Collected data entries:

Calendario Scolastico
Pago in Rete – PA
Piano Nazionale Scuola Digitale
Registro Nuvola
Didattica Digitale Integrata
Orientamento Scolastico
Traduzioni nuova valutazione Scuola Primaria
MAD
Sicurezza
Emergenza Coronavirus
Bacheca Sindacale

--

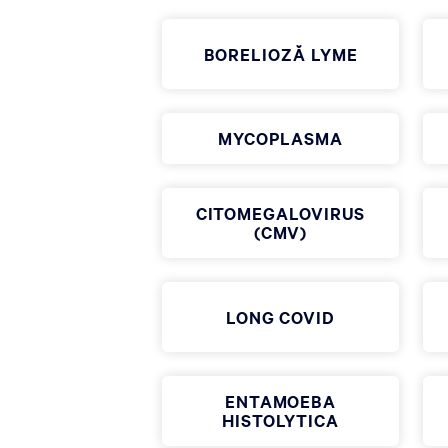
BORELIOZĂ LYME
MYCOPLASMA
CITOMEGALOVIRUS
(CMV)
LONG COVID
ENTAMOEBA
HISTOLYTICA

» **DESCRIPTION OF THE TASK**: Write out each line above that contains the word "Scuola".

» **OUTPUT FOR THIS EXERCISE**:
Piano Nazionale Scuola Digitale
Traduzioni nuova valutazione Scuola Primaria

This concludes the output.